Yesterday was uberVU’s third hackaton. Talking with one of the organizers, I found out that the guys there were planning to create an infographic about predicting the Oscar winners. UberVU.com was already tracking the volume of tweets and the sentiment for the nominees, so all the data was available.
Hmm, but can we make the infographic better? I thought about the movie posters and how they include captions from reviews, like “A shock-a-minute masterpiece” from here. Could I get such stuff out of tweets and include it in the infographic?
Well, let’s try. I started writing some code to get frequent captions out of tweets, but there were too many noisy expressions that would require some advanced filtering. I decided to stick just to words and finally just to adjectives. The approach is inspired by a post on Edwin Chen’s blog.
Unfortunately, the guys I hoped would help me with the infographic didn’t come. I’m not very good in Photoshop (I know how to crop and stuff, but an infographic requires a little more skill). So I decided to just build a tagcloud using wordle.net.

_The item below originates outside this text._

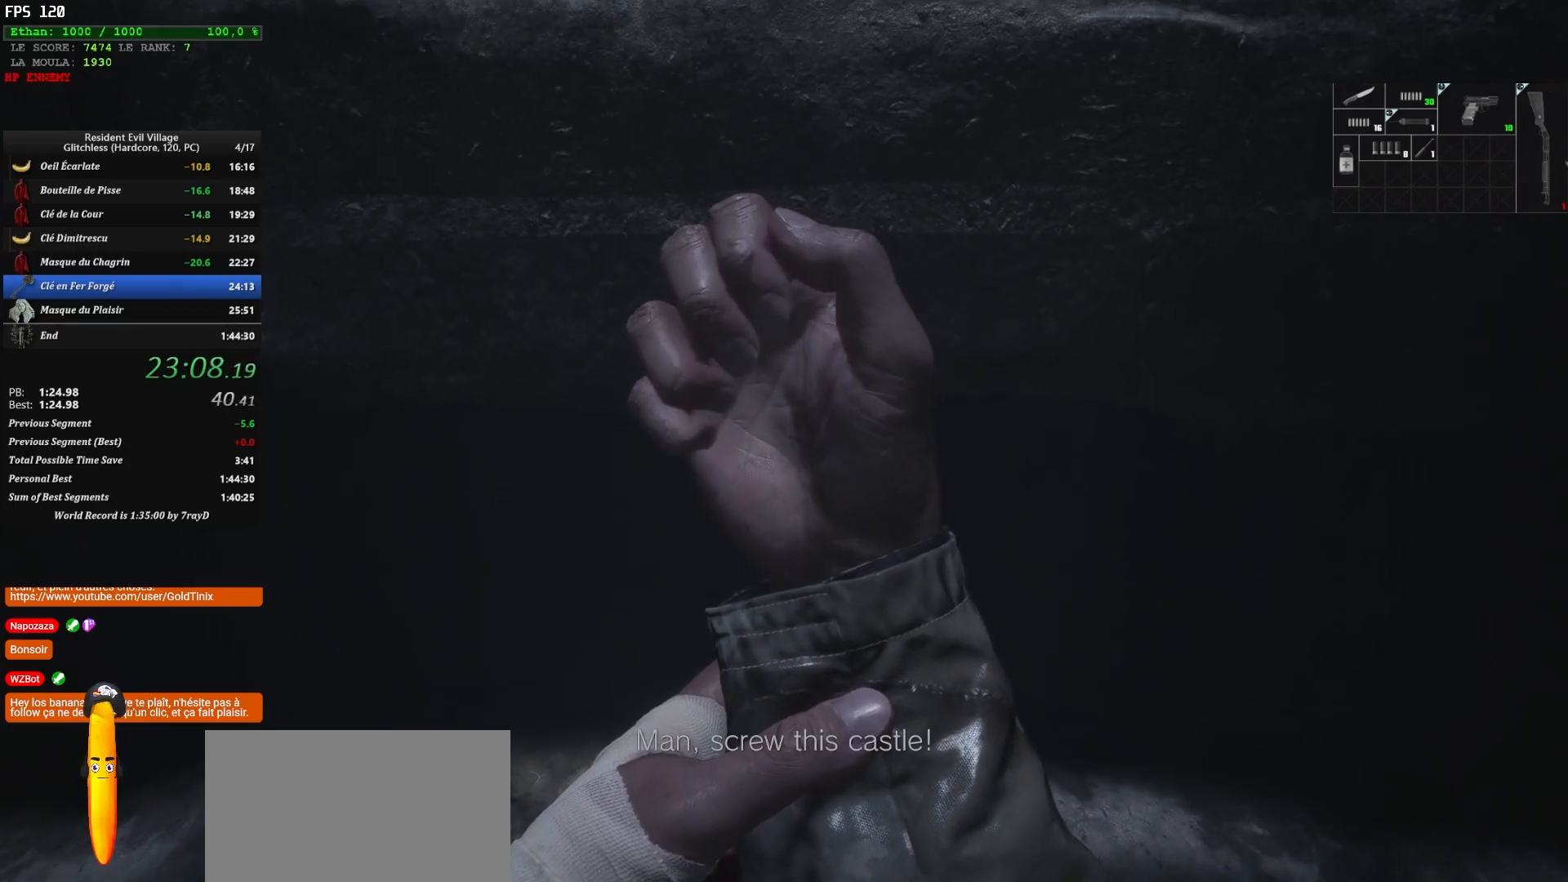
{"keys": ["d", "z"], "mouse": [], "events": []}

I sorted the movies by the number of adjectives they attracted. If the movies are ranked based on how many emotions they determine in their viewers, then this would be the final ranking (from last to first):
The code is available on github.
Update: The guys from uberVU have created the infographic, inserting some of the stuff above, and they have posted it on Techcrunch. They used sentiment data to predict the winner (choosing “The Help”). In the end, the winner chosen by the jury proved to be “The Artist”.